• _RECORDED DATA_:
+++

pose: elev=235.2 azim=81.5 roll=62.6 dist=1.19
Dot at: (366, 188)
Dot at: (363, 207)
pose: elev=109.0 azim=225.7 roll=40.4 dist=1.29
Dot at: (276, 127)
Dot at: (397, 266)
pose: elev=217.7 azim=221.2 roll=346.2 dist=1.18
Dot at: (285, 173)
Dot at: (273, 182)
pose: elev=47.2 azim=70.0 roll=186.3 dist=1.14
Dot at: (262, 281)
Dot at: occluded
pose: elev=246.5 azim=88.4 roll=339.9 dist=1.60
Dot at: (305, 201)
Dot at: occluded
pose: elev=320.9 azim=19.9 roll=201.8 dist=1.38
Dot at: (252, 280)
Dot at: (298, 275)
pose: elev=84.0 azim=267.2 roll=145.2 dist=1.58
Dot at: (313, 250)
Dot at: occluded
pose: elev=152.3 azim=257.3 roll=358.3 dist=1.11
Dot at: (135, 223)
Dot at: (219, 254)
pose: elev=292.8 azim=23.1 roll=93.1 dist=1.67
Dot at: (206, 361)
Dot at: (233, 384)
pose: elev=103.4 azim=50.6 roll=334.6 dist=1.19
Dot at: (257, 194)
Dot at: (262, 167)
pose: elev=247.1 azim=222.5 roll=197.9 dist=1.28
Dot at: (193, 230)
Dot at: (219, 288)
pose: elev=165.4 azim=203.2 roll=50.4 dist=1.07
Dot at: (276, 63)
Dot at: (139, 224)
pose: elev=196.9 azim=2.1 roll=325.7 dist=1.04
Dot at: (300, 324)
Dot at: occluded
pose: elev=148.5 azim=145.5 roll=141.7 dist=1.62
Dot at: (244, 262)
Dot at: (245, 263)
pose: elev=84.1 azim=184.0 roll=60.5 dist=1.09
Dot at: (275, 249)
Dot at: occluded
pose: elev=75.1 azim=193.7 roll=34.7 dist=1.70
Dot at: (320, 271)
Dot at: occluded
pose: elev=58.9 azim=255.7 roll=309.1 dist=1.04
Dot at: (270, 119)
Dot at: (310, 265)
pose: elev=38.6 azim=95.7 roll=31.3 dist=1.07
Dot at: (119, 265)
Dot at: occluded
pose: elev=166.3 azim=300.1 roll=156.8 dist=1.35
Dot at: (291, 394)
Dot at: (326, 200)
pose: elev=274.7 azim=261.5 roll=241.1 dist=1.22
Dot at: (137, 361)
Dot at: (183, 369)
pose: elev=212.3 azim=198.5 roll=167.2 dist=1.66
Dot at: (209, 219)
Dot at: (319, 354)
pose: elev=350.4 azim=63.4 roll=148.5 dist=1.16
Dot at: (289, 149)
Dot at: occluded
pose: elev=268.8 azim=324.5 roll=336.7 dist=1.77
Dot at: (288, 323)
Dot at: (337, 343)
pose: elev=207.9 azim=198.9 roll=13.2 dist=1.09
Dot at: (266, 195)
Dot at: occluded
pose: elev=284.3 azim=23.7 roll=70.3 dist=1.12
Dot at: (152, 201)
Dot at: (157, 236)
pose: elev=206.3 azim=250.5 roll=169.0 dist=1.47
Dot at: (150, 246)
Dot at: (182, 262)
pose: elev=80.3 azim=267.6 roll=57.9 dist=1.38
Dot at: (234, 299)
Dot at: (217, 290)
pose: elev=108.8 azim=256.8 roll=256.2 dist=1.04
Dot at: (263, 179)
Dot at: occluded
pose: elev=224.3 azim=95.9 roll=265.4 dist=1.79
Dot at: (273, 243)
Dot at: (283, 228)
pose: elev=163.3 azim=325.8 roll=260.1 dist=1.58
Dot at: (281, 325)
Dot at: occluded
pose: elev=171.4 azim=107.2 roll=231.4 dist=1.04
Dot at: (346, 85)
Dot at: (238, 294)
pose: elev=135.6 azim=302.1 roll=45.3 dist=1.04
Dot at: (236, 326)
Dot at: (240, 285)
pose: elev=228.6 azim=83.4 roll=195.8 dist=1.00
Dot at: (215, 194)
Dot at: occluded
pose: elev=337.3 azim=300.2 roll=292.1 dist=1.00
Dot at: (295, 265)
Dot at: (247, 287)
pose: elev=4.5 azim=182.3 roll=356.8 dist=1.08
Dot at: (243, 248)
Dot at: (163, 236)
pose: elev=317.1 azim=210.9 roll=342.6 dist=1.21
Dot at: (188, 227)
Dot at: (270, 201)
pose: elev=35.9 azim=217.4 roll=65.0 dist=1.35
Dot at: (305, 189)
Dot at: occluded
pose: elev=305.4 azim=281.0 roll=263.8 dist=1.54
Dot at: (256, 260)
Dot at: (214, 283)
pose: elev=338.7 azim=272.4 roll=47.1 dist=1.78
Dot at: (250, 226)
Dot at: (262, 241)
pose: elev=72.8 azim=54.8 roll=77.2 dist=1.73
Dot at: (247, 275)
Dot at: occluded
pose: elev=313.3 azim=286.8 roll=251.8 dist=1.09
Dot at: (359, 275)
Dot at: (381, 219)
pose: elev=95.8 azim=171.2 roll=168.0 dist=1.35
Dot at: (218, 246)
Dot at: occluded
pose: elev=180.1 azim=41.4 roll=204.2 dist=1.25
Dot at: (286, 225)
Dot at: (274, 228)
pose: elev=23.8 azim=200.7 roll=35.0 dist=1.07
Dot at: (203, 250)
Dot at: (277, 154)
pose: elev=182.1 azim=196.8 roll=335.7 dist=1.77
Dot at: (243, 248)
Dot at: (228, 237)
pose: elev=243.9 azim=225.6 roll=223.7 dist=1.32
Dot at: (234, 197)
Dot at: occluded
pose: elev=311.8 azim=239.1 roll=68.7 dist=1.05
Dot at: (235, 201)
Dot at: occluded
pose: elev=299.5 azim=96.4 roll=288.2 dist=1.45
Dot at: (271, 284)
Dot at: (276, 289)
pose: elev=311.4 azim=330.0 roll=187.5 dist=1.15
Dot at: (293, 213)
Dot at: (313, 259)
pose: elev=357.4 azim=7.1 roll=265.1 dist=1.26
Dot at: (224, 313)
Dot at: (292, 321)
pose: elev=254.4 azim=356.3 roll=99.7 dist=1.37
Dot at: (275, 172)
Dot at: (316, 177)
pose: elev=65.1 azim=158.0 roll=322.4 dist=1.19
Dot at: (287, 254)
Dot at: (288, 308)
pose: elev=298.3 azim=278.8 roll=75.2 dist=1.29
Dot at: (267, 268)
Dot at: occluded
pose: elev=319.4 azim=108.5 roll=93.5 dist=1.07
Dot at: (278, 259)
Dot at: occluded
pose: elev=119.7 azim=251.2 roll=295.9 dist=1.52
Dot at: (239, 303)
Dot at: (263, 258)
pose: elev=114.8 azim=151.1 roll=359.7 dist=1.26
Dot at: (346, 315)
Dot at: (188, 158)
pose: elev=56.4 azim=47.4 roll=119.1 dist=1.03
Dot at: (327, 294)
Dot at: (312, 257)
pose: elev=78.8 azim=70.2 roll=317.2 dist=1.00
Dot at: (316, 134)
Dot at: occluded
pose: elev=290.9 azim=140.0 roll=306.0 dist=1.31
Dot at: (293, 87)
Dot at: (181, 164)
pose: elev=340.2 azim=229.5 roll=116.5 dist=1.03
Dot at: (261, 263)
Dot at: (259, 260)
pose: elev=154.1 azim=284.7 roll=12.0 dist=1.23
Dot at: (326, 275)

+++

Could you copy all of the rows above, line for line, without changing a single character?

• _THE SOLUTION_:
pose: elev=235.2 azim=81.5 roll=62.6 dist=1.19
Dot at: (366, 188)
Dot at: (363, 207)
pose: elev=109.0 azim=225.7 roll=40.4 dist=1.29
Dot at: (276, 127)
Dot at: (397, 266)
pose: elev=217.7 azim=221.2 roll=346.2 dist=1.18
Dot at: (285, 173)
Dot at: (273, 182)
pose: elev=47.2 azim=70.0 roll=186.3 dist=1.14
Dot at: (262, 281)
Dot at: occluded
pose: elev=246.5 azim=88.4 roll=339.9 dist=1.60
Dot at: (305, 201)
Dot at: occluded
pose: elev=320.9 azim=19.9 roll=201.8 dist=1.38
Dot at: (252, 280)
Dot at: (298, 275)
pose: elev=84.0 azim=267.2 roll=145.2 dist=1.58
Dot at: (313, 250)
Dot at: occluded
pose: elev=152.3 azim=257.3 roll=358.3 dist=1.11
Dot at: (135, 223)
Dot at: (219, 254)
pose: elev=292.8 azim=23.1 roll=93.1 dist=1.67
Dot at: (206, 361)
Dot at: (233, 384)
pose: elev=103.4 azim=50.6 roll=334.6 dist=1.19
Dot at: (257, 194)
Dot at: (262, 167)
pose: elev=247.1 azim=222.5 roll=197.9 dist=1.28
Dot at: (193, 230)
Dot at: (219, 288)
pose: elev=165.4 azim=203.2 roll=50.4 dist=1.07
Dot at: (276, 63)
Dot at: (139, 224)
pose: elev=196.9 azim=2.1 roll=325.7 dist=1.04
Dot at: (300, 324)
Dot at: occluded
pose: elev=148.5 azim=145.5 roll=141.7 dist=1.62
Dot at: (244, 262)
Dot at: (245, 263)
pose: elev=84.1 azim=184.0 roll=60.5 dist=1.09
Dot at: (275, 249)
Dot at: occluded
pose: elev=75.1 azim=193.7 roll=34.7 dist=1.70
Dot at: (320, 271)
Dot at: occluded
pose: elev=58.9 azim=255.7 roll=309.1 dist=1.04
Dot at: (270, 119)
Dot at: (310, 265)
pose: elev=38.6 azim=95.7 roll=31.3 dist=1.07
Dot at: (119, 265)
Dot at: occluded
pose: elev=166.3 azim=300.1 roll=156.8 dist=1.35
Dot at: (291, 394)
Dot at: (326, 200)
pose: elev=274.7 azim=261.5 roll=241.1 dist=1.22
Dot at: (137, 361)
Dot at: (183, 369)
pose: elev=212.3 azim=198.5 roll=167.2 dist=1.66
Dot at: (209, 219)
Dot at: (319, 354)
pose: elev=350.4 azim=63.4 roll=148.5 dist=1.16
Dot at: (289, 149)
Dot at: occluded
pose: elev=268.8 azim=324.5 roll=336.7 dist=1.77
Dot at: (288, 323)
Dot at: (337, 343)
pose: elev=207.9 azim=198.9 roll=13.2 dist=1.09
Dot at: (266, 195)
Dot at: occluded
pose: elev=284.3 azim=23.7 roll=70.3 dist=1.12
Dot at: (152, 201)
Dot at: (157, 236)
pose: elev=206.3 azim=250.5 roll=169.0 dist=1.47
Dot at: (150, 246)
Dot at: (182, 262)
pose: elev=80.3 azim=267.6 roll=57.9 dist=1.38
Dot at: (234, 299)
Dot at: (217, 290)
pose: elev=108.8 azim=256.8 roll=256.2 dist=1.04
Dot at: (263, 179)
Dot at: occluded
pose: elev=224.3 azim=95.9 roll=265.4 dist=1.79
Dot at: (273, 243)
Dot at: (283, 228)
pose: elev=163.3 azim=325.8 roll=260.1 dist=1.58
Dot at: (281, 325)
Dot at: occluded
pose: elev=171.4 azim=107.2 roll=231.4 dist=1.04
Dot at: (346, 85)
Dot at: (238, 294)
pose: elev=135.6 azim=302.1 roll=45.3 dist=1.04
Dot at: (236, 326)
Dot at: (240, 285)
pose: elev=228.6 azim=83.4 roll=195.8 dist=1.00
Dot at: (215, 194)
Dot at: occluded
pose: elev=337.3 azim=300.2 roll=292.1 dist=1.00
Dot at: (295, 265)
Dot at: (247, 287)
pose: elev=4.5 azim=182.3 roll=356.8 dist=1.08
Dot at: (243, 248)
Dot at: (163, 236)
pose: elev=317.1 azim=210.9 roll=342.6 dist=1.21
Dot at: (188, 227)
Dot at: (270, 201)
pose: elev=35.9 azim=217.4 roll=65.0 dist=1.35
Dot at: (305, 189)
Dot at: occluded
pose: elev=305.4 azim=281.0 roll=263.8 dist=1.54
Dot at: (256, 260)
Dot at: (214, 283)
pose: elev=338.7 azim=272.4 roll=47.1 dist=1.78
Dot at: (250, 226)
Dot at: (262, 241)
pose: elev=72.8 azim=54.8 roll=77.2 dist=1.73
Dot at: (247, 275)
Dot at: occluded
pose: elev=313.3 azim=286.8 roll=251.8 dist=1.09
Dot at: (359, 275)
Dot at: (381, 219)
pose: elev=95.8 azim=171.2 roll=168.0 dist=1.35
Dot at: (218, 246)
Dot at: occluded
pose: elev=180.1 azim=41.4 roll=204.2 dist=1.25
Dot at: (286, 225)
Dot at: (274, 228)
pose: elev=23.8 azim=200.7 roll=35.0 dist=1.07
Dot at: (203, 250)
Dot at: (277, 154)
pose: elev=182.1 azim=196.8 roll=335.7 dist=1.77
Dot at: (243, 248)
Dot at: (228, 237)
pose: elev=243.9 azim=225.6 roll=223.7 dist=1.32
Dot at: (234, 197)
Dot at: occluded
pose: elev=311.8 azim=239.1 roll=68.7 dist=1.05
Dot at: (235, 201)
Dot at: occluded
pose: elev=299.5 azim=96.4 roll=288.2 dist=1.45
Dot at: (271, 284)
Dot at: (276, 289)
pose: elev=311.4 azim=330.0 roll=187.5 dist=1.15
Dot at: (293, 213)
Dot at: (313, 259)
pose: elev=357.4 azim=7.1 roll=265.1 dist=1.26
Dot at: (224, 313)
Dot at: (292, 321)
pose: elev=254.4 azim=356.3 roll=99.7 dist=1.37
Dot at: (275, 172)
Dot at: (316, 177)
pose: elev=65.1 azim=158.0 roll=322.4 dist=1.19
Dot at: (287, 254)
Dot at: (288, 308)
pose: elev=298.3 azim=278.8 roll=75.2 dist=1.29
Dot at: (267, 268)
Dot at: occluded
pose: elev=319.4 azim=108.5 roll=93.5 dist=1.07
Dot at: (278, 259)
Dot at: occluded
pose: elev=119.7 azim=251.2 roll=295.9 dist=1.52
Dot at: (239, 303)
Dot at: (263, 258)
pose: elev=114.8 azim=151.1 roll=359.7 dist=1.26
Dot at: (346, 315)
Dot at: (188, 158)
pose: elev=56.4 azim=47.4 roll=119.1 dist=1.03
Dot at: (327, 294)
Dot at: (312, 257)
pose: elev=78.8 azim=70.2 roll=317.2 dist=1.00
Dot at: (316, 134)
Dot at: occluded
pose: elev=290.9 azim=140.0 roll=306.0 dist=1.31
Dot at: (293, 87)
Dot at: (181, 164)
pose: elev=340.2 azim=229.5 roll=116.5 dist=1.03
Dot at: (261, 263)
Dot at: (259, 260)
pose: elev=154.1 azim=284.7 roll=12.0 dist=1.23
Dot at: (326, 275)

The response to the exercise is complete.